▶ Activity
Go through the entries one line at a time, and gather every line that has the word "moteur".

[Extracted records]
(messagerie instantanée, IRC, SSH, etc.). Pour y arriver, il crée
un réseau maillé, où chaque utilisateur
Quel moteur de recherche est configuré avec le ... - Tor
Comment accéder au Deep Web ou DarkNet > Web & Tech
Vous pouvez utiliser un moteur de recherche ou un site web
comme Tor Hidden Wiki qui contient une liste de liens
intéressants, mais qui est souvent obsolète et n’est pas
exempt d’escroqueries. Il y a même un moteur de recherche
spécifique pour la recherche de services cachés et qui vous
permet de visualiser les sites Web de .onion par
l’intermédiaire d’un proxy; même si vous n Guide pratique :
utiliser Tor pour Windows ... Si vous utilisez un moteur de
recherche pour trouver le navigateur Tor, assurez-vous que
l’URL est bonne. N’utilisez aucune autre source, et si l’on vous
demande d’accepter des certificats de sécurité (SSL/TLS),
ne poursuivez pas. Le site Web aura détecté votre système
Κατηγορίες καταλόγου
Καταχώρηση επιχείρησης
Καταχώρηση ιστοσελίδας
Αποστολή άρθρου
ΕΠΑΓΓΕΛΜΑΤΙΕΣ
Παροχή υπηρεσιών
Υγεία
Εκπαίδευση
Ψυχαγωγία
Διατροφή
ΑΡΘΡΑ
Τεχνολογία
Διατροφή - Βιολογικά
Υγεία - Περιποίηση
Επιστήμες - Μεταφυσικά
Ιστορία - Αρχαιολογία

▶ Result for this task
Quel moteur de recherche est configuré avec le ... - Tor
Vous pouvez utiliser un moteur de recherche ou un site web
exempt d’escroqueries. Il y a même un moteur de recherche
utiliser Tor pour Windows ... Si vous utilisez un moteur de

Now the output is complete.